Walk down the main shopping street of most English market towns on a Tuesday afternoon and the pattern is hard to miss: shuttered windows, faded letting boards, the occasional charity shop holding the line where a clothes retailer or a bank used to be. The latest vacancy data, compiled by the British Retail Consortium and cross-referenced with local authority records, puts the average high street vacancy rate at 14.3 per cent — up from 11.8 per cent two years ago.
The government's High Streets Task Force, established in 2020, has produced a series of reports and recommendations. Several town centres have received funding through the Levelling Up programme. The numbers, however, tell a story that the announcements don't.
The independents are leaving
It's not the large chains that are disappearing fastest — most of those left years ago. What's closing now are the independent traders: the family-run newsagent, the hardware shop that's been there since the 1970s, the café that opened during the pandemic and somehow survived it, only to be undone by a rent review.

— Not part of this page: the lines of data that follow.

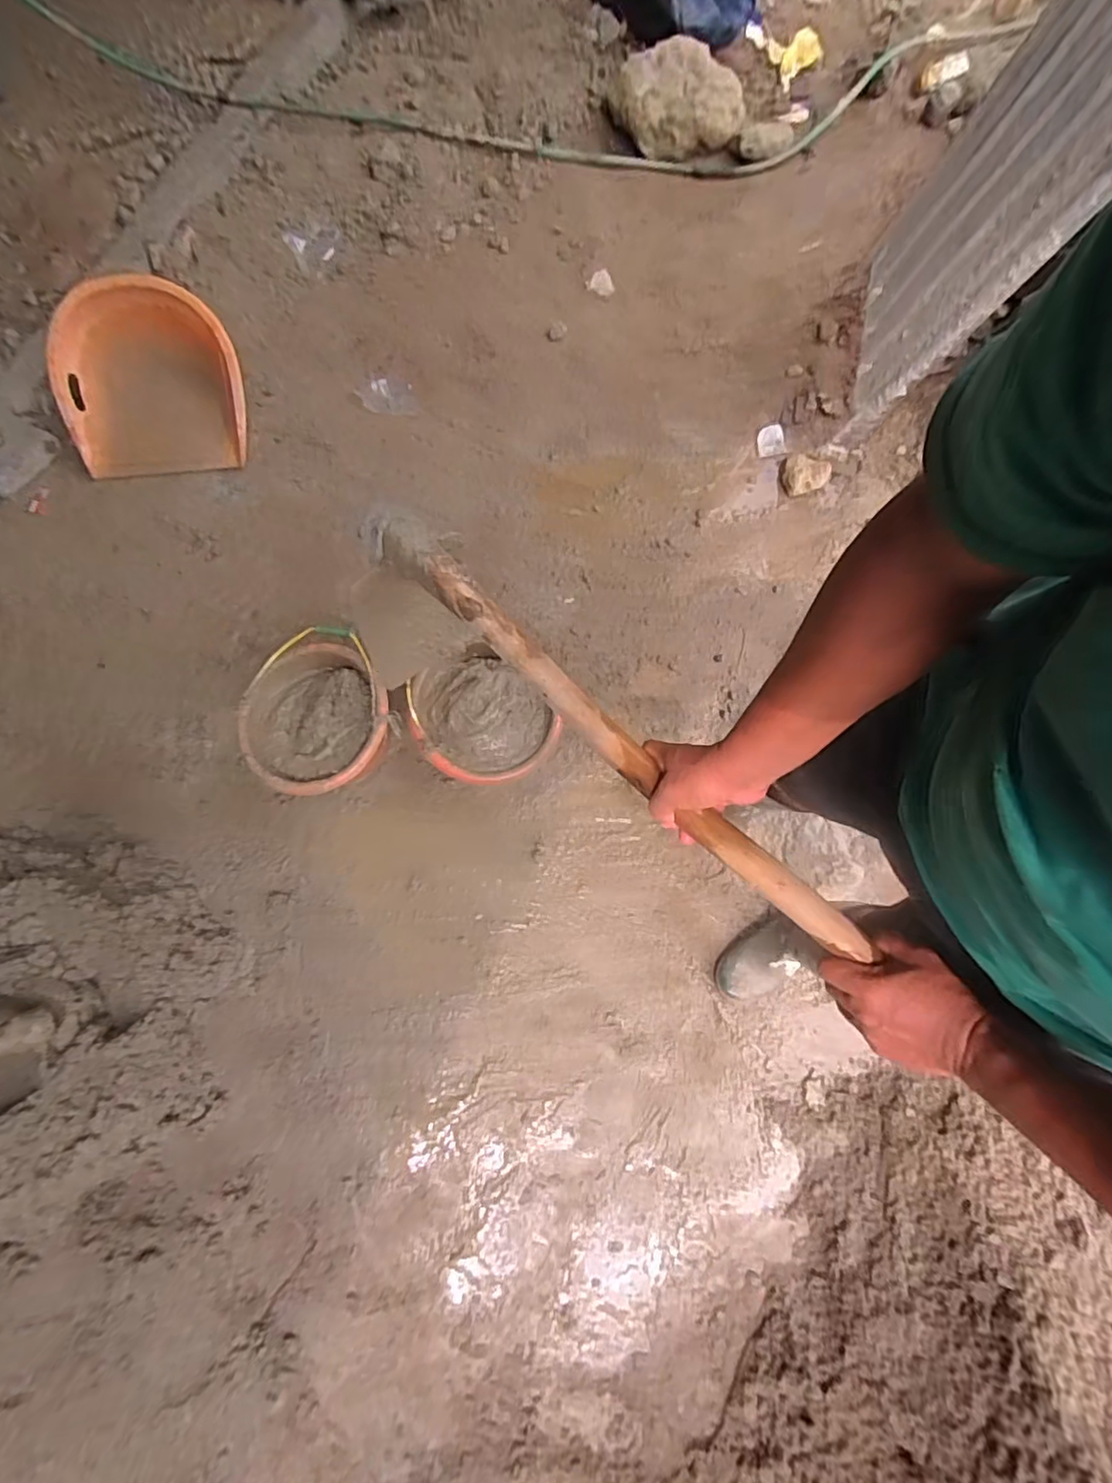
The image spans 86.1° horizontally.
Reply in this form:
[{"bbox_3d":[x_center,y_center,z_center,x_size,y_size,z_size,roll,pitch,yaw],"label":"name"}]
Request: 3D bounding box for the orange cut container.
[{"bbox_3d":[-0.972,-0.855,1.398,0.433,0.171,0.363,-6,76,-1],"label":"orange cut container"}]

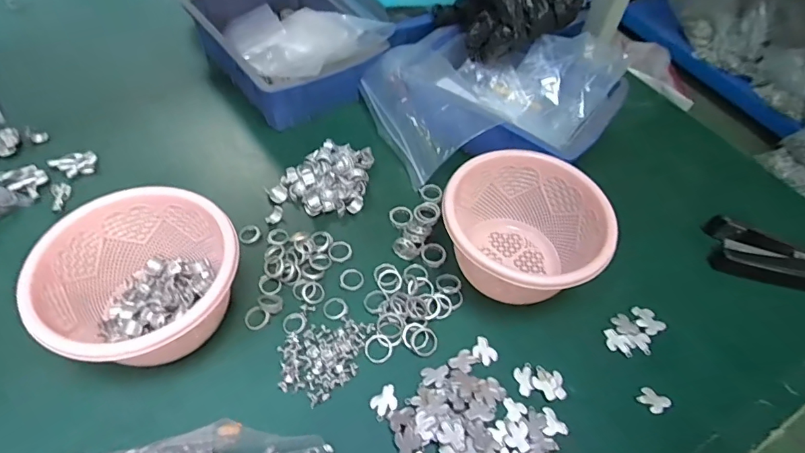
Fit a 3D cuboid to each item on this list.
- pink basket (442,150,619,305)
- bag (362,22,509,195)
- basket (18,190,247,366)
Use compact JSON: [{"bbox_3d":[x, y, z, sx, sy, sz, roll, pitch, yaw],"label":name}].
[{"bbox_3d":[0.110,0.009,0.455,0.147,0.089,0.144,8,53,1],"label":"pink basket"},{"bbox_3d":[0.041,-0.155,0.585,0.148,0.066,0.200,-15,56,-16],"label":"bag"},{"bbox_3d":[-0.215,0.048,0.401,0.150,0.087,0.136,-32,62,-25],"label":"basket"}]

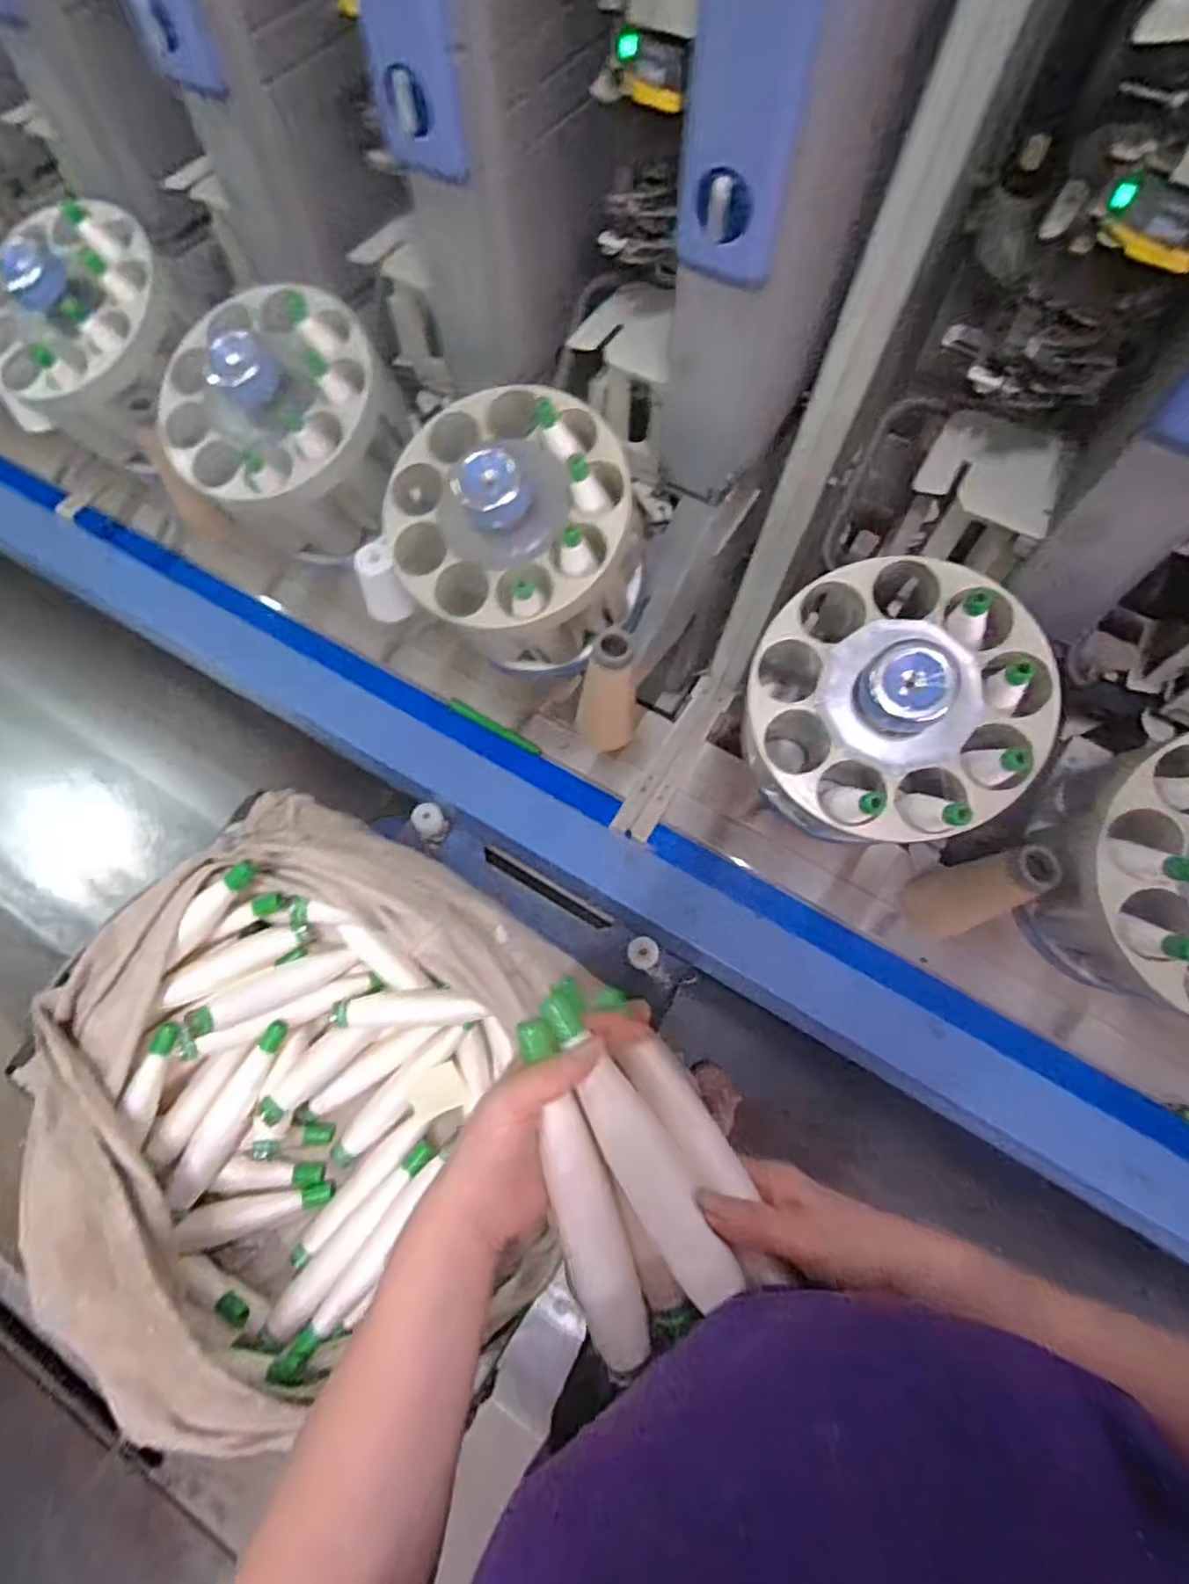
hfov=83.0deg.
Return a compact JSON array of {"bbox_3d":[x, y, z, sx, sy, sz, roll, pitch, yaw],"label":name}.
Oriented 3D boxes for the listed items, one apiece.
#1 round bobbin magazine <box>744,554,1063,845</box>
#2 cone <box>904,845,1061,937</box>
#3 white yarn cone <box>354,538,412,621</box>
[{"bbox_3d":[0.269,-0.080,0.600,0.248,0.133,0.248,-1,86,9],"label":"round bobbin magazine"},{"bbox_3d":[0.372,0.096,0.662,0.063,0.166,0.064,-17,68,-8],"label":"cone"},{"bbox_3d":[-0.258,-0.251,0.809,0.056,0.082,0.055,-19,68,-9],"label":"white yarn cone"}]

James Whitfield spoke to seven independent retailers across three towns for this report. All seven said their single biggest concern was the cost of their lease. Six of the seven said they had approached their landlord about a rent reduction and been refused. Four said they expected to close within 18 months if trading conditions didn't improve.
What the data shows
The vacancy figures mask a more complicated picture. Some of the empty units are large former department store sites that have been vacant for years and are unlikely to be filled by traditional retail. Others are smaller units that cycle through short-term tenants — pop-up shops, market stalls, temporary exhibitions — without ever achieving the stability that defines a functioning high street.
The towns that are doing relatively well tend to share a few characteristics: a strong independent food and drink offer, proximity to residential development, and a council that has been willing to use compulsory purchase powers to break the deadlock on long-vacant sites. Those conditions are not common.
A structural problem
Economists who study retail consistently make the same point: the high street as it existed in the 1990s is not coming back. Online shopping has permanently shifted a proportion of spending that will not return to physical stores. The question is not how to restore the old model but what replaces it — and that question doesn't have an easy answer.
Some councils are experimenting with converting upper floors of retail buildings into housing, using the ground floor for community uses rather than commercial tenants. Others are investing in markets, events, and public realm improvements in the hope that footfall will follow. The results are mixed, and the timescales are long.